### Instructions to follow
Only the text is wanted; write out each record below exactly and exclude all pictures.

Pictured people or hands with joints
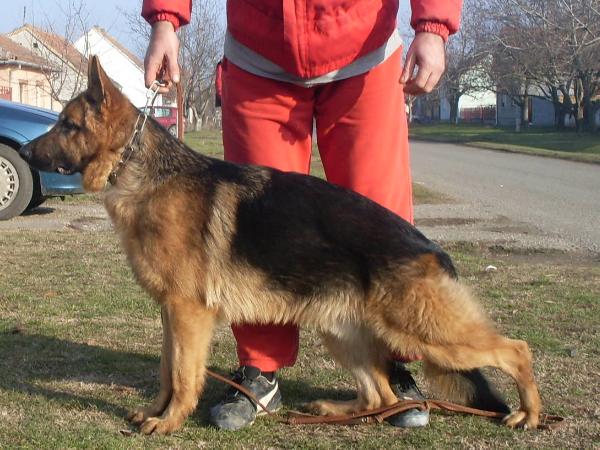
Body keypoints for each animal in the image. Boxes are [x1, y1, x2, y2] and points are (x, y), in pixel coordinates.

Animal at [21, 56, 540, 432]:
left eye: (67, 125)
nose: (23, 151)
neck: (139, 169)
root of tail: (431, 248)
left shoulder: (189, 314)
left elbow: (185, 375)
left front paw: (168, 422)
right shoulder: (171, 313)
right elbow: (168, 370)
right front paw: (155, 411)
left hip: (424, 333)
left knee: (515, 349)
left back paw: (529, 414)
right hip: (341, 332)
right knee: (381, 394)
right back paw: (338, 412)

### Task response
Body keypoints for each animal in the image. Boxes are [x1, y1, x2, y2] and points are (x, y), in pixel coordinates.

Animal at [21, 56, 540, 432]:
left eye: (67, 125)
nose: (23, 151)
neck: (139, 169)
root of tail: (431, 248)
left shoulder: (189, 314)
left elbow: (185, 375)
left front paw: (168, 422)
right shoulder: (171, 313)
right elbow: (168, 370)
right front paw: (155, 411)
left hip: (424, 333)
left knee: (515, 349)
left back paw: (529, 414)
right hip: (341, 332)
right knee: (381, 394)
right back paw: (338, 412)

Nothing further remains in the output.